→ **Stated exercise**:
Quote all of the lines below word for word, but leave the pictures out of your answer.

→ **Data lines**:
• • •
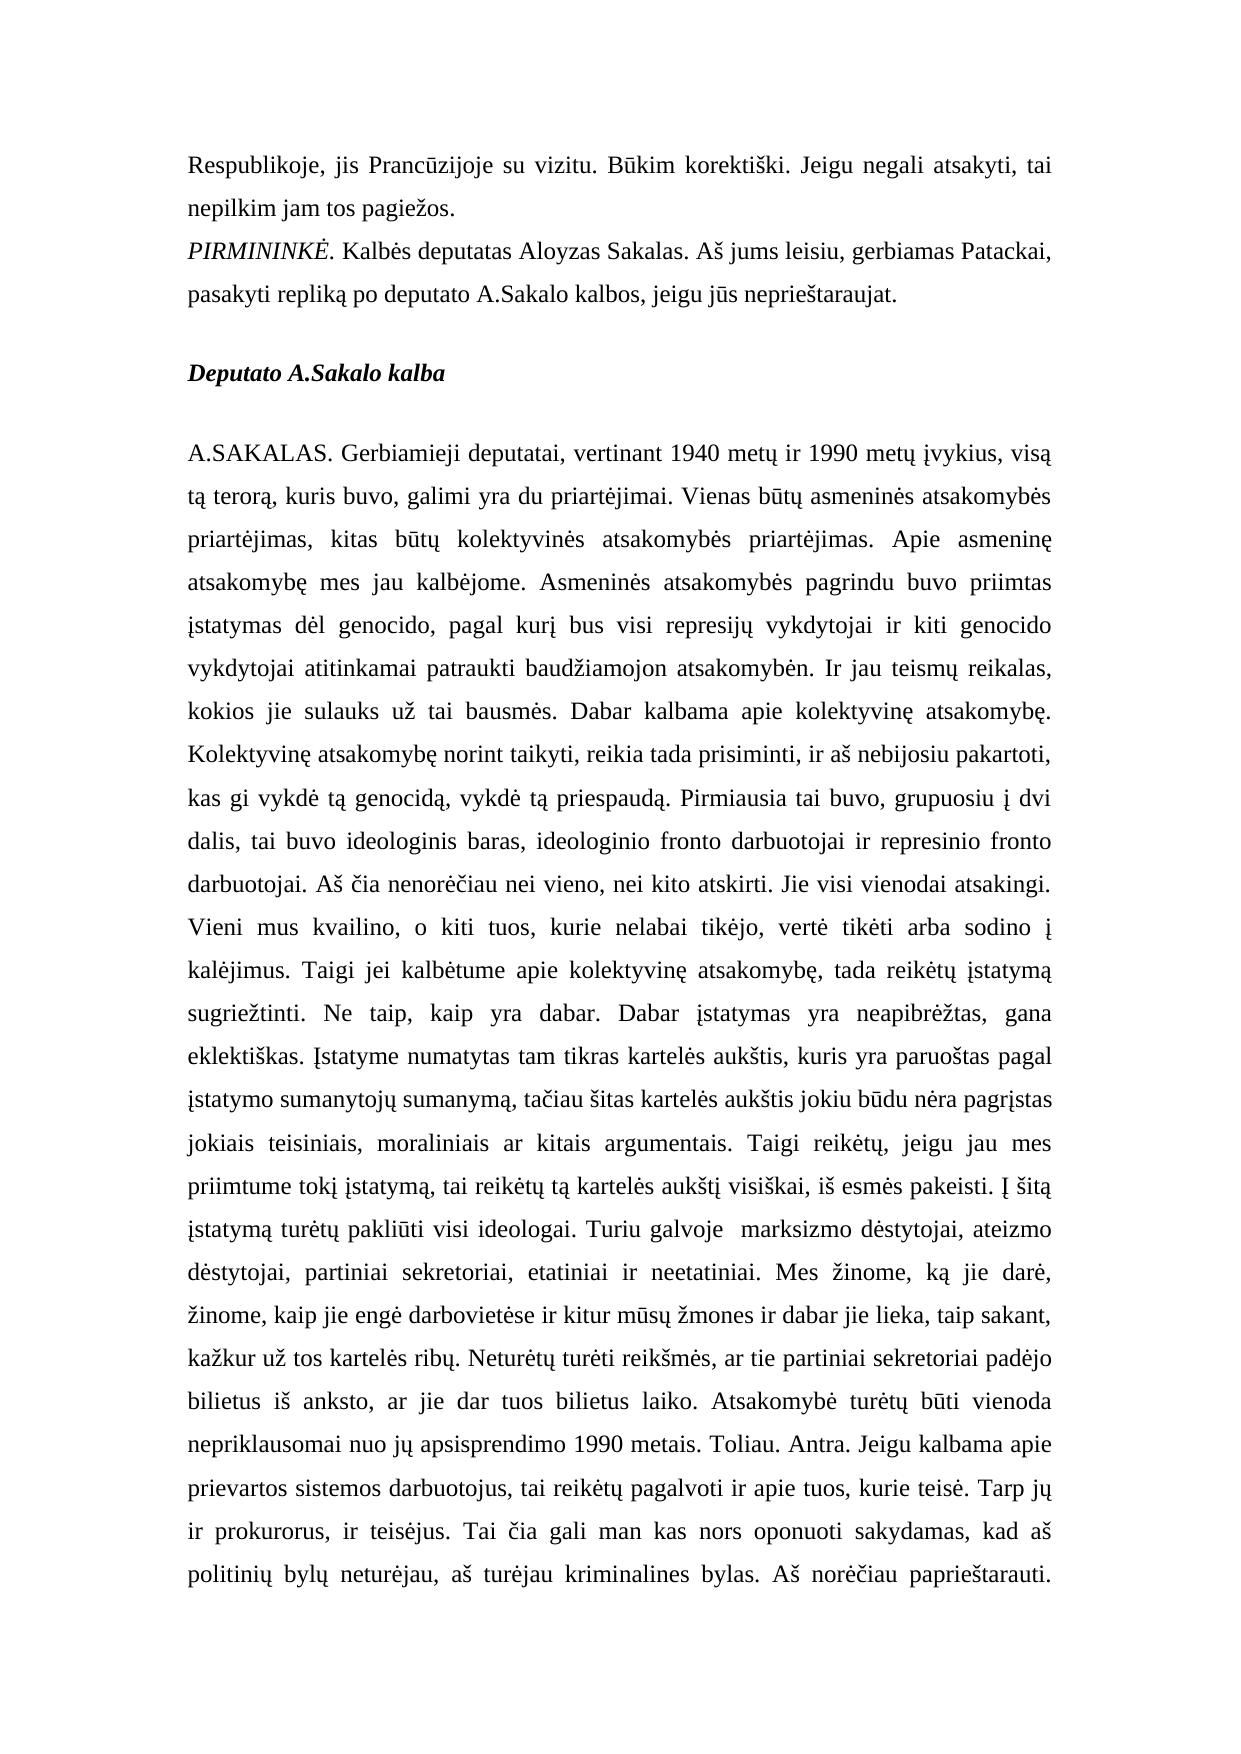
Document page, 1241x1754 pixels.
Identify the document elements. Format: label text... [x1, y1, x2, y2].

text A.SAKALAS. Gerbiamieji deputatai, vertinant 1940 metų ir 1990 metų įvykius, visą tą terorą, kuris buvo, galimi yra du priartėjimai. Vienas būtų asmeninės atsakomybės priartėjimas, kitas būtų kolektyvinės atsakomybės priartėjimas. Apie asmeninę atsakomybę mes jau kalbėjome. Asmeninės atsakomybės pagrindu buvo priimtas įstatymas dėl genocido, pagal kurį bus visi represijų vykdytojai ir kiti genocido vykdytojai atitinkamai patraukti baudžiamojon atsakomybėn. Ir jau teismų reikalas, kokios jie sulauks už tai bausmės. Dabar kalbama apie kolektyvinę atsakomybę. Kolektyvinę atsakomybę norint taikyti, reikia tada prisiminti, ir aš nebijosiu pakartoti, kas gi vykdė tą genocidą, vykdė tą priespaudą. Pirmiausia tai buvo, grupuosiu į dvi dalis, tai buvo ideologinis baras, ideologinio fronto darbuotojai ir represinio fronto darbuotojai. Aš čia nenorėčiau nei vieno, nei kito atskirti. Jie visi vienodai atsakingi. Vieni mus kvailino, o kiti tuos, kurie nelabai tikėjo, vertė tikėti arba sodino į kalėjimus. Taigi jei kalbėtume apie kolektyvinę atsakomybę, tada reikėtų įstatymą sugriežtinti. Ne taip, kaip yra dabar. Dabar įstatymas yra neapibrėžtas, gana eklektiškas. Įstatyme numatytas tam tikras kartelės aukštis, kuris yra paruoštas pagal įstatymo sumanytojų sumanymą, tačiau šitas kartelės aukštis jokiu būdu nėra pagrįstas jokiais teisiniais, moraliniais ar kitais argumentais. Taigi reikėtų, jeigu jau mes priimtume tokį įstatymą, tai reikėtų tą kartelės aukštį visiškai, iš esmės pakeisti. Į šitą įstatymą turėtų pakliūti visi ideologai. Turiu galvoje marksizmo dėstytojai, ateizmo dėstytojai, partiniai sekretoriai, etatiniai ir neetatiniai. Mes žinome, ką jie darė, žinome, kaip jie engė darbovietėse ir kitur mūsų žmones ir dabar jie lieka, taip sakant, kažkur už tos kartelės ribų. Neturėtų turėti reikšmės, ar tie partiniai sekretoriai padėjo bilietus iš anksto, ar jie dar tuos bilietus laiko. Atsakomybė turėtų būti vienoda nepriklausomai nuo jų apsisprendimo 1990 metais. Toliau. Antra. Jeigu kalbama apie prievartos sistemos darbuotojus, tai reikėtų pagalvoti ir apie tuos, kurie teisė. Tarp jų ir prokurorus, ir teisėjus. Tai čia gali man kas nors oponuoti sakydamas, kad aš politinių bylų neturėjau, aš turėjau kriminalines bylas. Aš norėčiau paprieštarauti. [187, 438, 1053, 1588]
text Respublikoje, jis Prancūzijoje su vizitu. Būkim korektiški. Jeigu negali atsakyti, tai nepilkim jam tos pagiežos. [187, 150, 1053, 222]
subtitle Deputato A.Sakalo kalba [187, 358, 1053, 387]
text PIRMININKĖ. Kalbės deputatas Aloyzas Sakalas. Aš jums leisiu, gerbiamas Patackai, pasakyti repliką po deputato A.Sakalo kalbos, jeigu jūs neprieštaraujat. [187, 236, 1053, 308]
• • •
→ **Exercise answer**:
Document page, 1241x1754 pixels.
Identify the document elements. Format: label text... [x1, y1, x2, y2].

text A.SAKALAS. Gerbiamieji deputatai, vertinant 1940 metų ir 1990 metų įvykius, visą tą terorą, kuris buvo, galimi yra du priartėjimai. Vienas būtų asmeninės atsakomybės priartėjimas, kitas būtų kolektyvinės atsakomybės priartėjimas. Apie asmeninę atsakomybę mes jau kalbėjome. Asmeninės atsakomybės pagrindu buvo priimtas įstatymas dėl genocido, pagal kurį bus visi represijų vykdytojai ir kiti genocido vykdytojai atitinkamai patraukti baudžiamojon atsakomybėn. Ir jau teismų reikalas, kokios jie sulauks už tai bausmės. Dabar kalbama apie kolektyvinę atsakomybę. Kolektyvinę atsakomybę norint taikyti, reikia tada prisiminti, ir aš nebijosiu pakartoti, kas gi vykdė tą genocidą, vykdė tą priespaudą. Pirmiausia tai buvo, grupuosiu į dvi dalis, tai buvo ideologinis baras, ideologinio fronto darbuotojai ir represinio fronto darbuotojai. Aš čia nenorėčiau nei vieno, nei kito atskirti. Jie visi vienodai atsakingi. Vieni mus kvailino, o kiti tuos, kurie nelabai tikėjo, vertė tikėti arba sodino į kalėjimus. Taigi jei kalbėtume apie kolektyvinę atsakomybę, tada reikėtų įstatymą sugriežtinti. Ne taip, kaip yra dabar. Dabar įstatymas yra neapibrėžtas, gana eklektiškas. Įstatyme numatytas tam tikras kartelės aukštis, kuris yra paruoštas pagal įstatymo sumanytojų sumanymą, tačiau šitas kartelės aukštis jokiu būdu nėra pagrįstas jokiais teisiniais, moraliniais ar kitais argumentais. Taigi reikėtų, jeigu jau mes priimtume tokį įstatymą, tai reikėtų tą kartelės aukštį visiškai, iš esmės pakeisti. Į šitą įstatymą turėtų pakliūti visi ideologai. Turiu galvoje marksizmo dėstytojai, ateizmo dėstytojai, partiniai sekretoriai, etatiniai ir neetatiniai. Mes žinome, ką jie darė, žinome, kaip jie engė darbovietėse ir kitur mūsų žmones ir dabar jie lieka, taip sakant, kažkur už tos kartelės ribų. Neturėtų turėti reikšmės, ar tie partiniai sekretoriai padėjo bilietus iš anksto, ar jie dar tuos bilietus laiko. Atsakomybė turėtų būti vienoda nepriklausomai nuo jų apsisprendimo 1990 metais. Toliau. Antra. Jeigu kalbama apie prievartos sistemos darbuotojus, tai reikėtų pagalvoti ir apie tuos, kurie teisė. Tarp jų ir prokurorus, ir teisėjus. Tai čia gali man kas nors oponuoti sakydamas, kad aš politinių bylų neturėjau, aš turėjau kriminalines bylas. Aš norėčiau paprieštarauti. [187, 438, 1053, 1588]
text Respublikoje, jis Prancūzijoje su vizitu. Būkim korektiški. Jeigu negali atsakyti, tai nepilkim jam tos pagiežos. [187, 150, 1053, 222]
subtitle Deputato A.Sakalo kalba [187, 358, 1053, 387]
text PIRMININKĖ. Kalbės deputatas Aloyzas Sakalas. Aš jums leisiu, gerbiamas Patackai, pasakyti repliką po deputato A.Sakalo kalbos, jeigu jūs neprieštaraujat. [187, 236, 1053, 308]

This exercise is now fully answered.